> [Extrait du document]:

--------------------------------------------------

Les champignons qui changent le monde

Dans un premier roman hallucinant, Benoît Coquil nous raconte comment un couple de passionnés découvrent les psilocybes, des champignons hallucinogènes qui vont transformer la société. Stupéfiant!

Quand Gordon Wasson rencontre Valentina, il est loin de se douter que sa future épouse va l’entraîner dans une folle aventure. C’est lors de leur voyage de noces dans les Catskill Mountains que Valentina découvre des champignons dont elle fera une bonne poêlée sous l’œil méfiant – pour ne pas dire angoissé – de son jeune mari.
Rentrés à New York, «ils commencent à lire frénétiquement tous les ouvrages qui traitent des champignons dans les cultures anciennes et modernes. Ils se passionnent pour la façon dont on les nomme et les consomme ici et là, dont on en fait des êtres supérieurs ou bien des monstres. Partout dans le pays, et même ailleurs, les Wasson vont écumer les bibliothèques des musées, des collections ethnographiques, des instituts de botanique. Leurs carnets se remplissent de croquis, de cartes, d’idéogrammes, de noms surnaturels, Lycoperdon furfuraceum, Marasmius oreades, satyre élégant, fairy circles. Toute une vie de recherche s’ouvre pour les Wasson, bien que ce qui les séparait va maintenant les lier résolument. Au passage, ils s’inventent un titre pour leur passion bizarre: ils seront ethnomycologues.»
Une passion que la naissance de deux enfants ou l’ascension au poste de vice-président de la J.P. Morgan et Company ne vont nullement entamer. Ils continuent de voir des champignons partout. Dans les productions de Disney, Fantasia puis Alice au pays des merveilles, que Tina va voir avec Peter et Masha. Dans les recherches du chimiste Hoffmann à Bâle qui va bientôt breveter le LSD. Dans les faits divers, comme cette curieuse affection qui frappe les habitants de Pont-Saint-Esprit dans le Gard. Le 17 août 1951 des centaines d’habitants sont bizarrement intoxiqués, sans que l’on sache précisément pourquoi.
Un mystère de plus qui va aiguiser la curiosité de notre couple. Alors quand ils lisent qu’au Mexique des cérémonies mettent en scène les champignons, ils prennent l’avion. De Mexico ils se rendent à Huautla de Jiménez, où «les champignons t’emportent donde está Dios, là où se tient Dieu.»
Un voyage suivi de plusieurs autres expéditions et d’expériences quasi mystiques que María Sabina, la grande prêtresse, leur demande de garder secrètes.
Un serment que Gordon va trahir plusieurs millions de fois, soit le tirage du magazine Life auquel il a confié son histoire et ses clichés. «Cela s’appelle «Seeking the magic mushroom», et s’ouvre sur une photo pleine page de María Sabina tenant un champignon dans la fumée bleutée du copal. Puis vient un long texte où Wasson explique ses premières recherches, revient sur les rites ancestraux autour des champignons en Amérique Centrale, raconte sa découverte des pierres-champignons et ses voyages à Huautla, sa rencontre avec la chamane, ses visions sous psychotropes.»

--------------------------------------------------

> [Matériel fourni]:

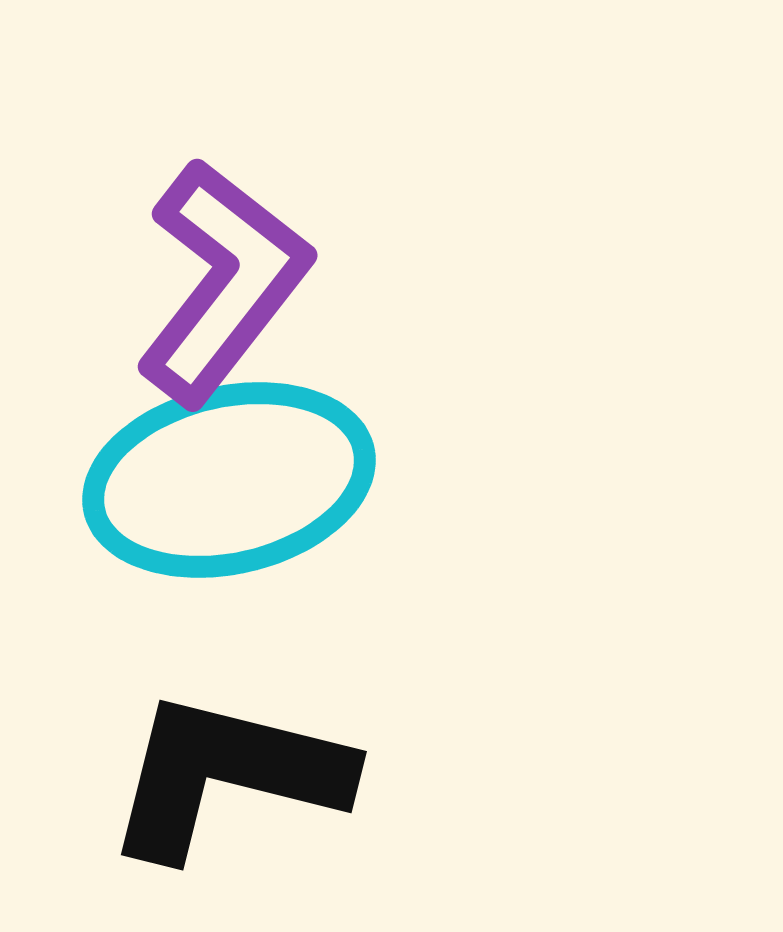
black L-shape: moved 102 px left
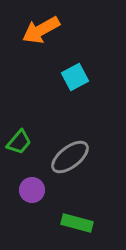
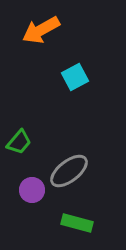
gray ellipse: moved 1 px left, 14 px down
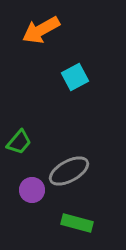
gray ellipse: rotated 9 degrees clockwise
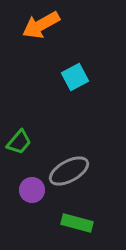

--------------------------------------------------

> [Consigne]:
Répondez aux questions suivantes à partir de l'extrait sur les champignons :
1. Dans quelles montagnes Valentina découvre-t-elle des champignons lors du voyage de noces ?
2. À quel poste Gordon Wasson accède-t-il à la J.P. Morgan et Company ?
3. Dans quel magazine Gordon publie-t-il son histoire et ses clichés ?

> [Réponse attendue]:
1. Dans les Catskill Mountains.
2. Au poste de vice-président.
3. Dans le magazine Life.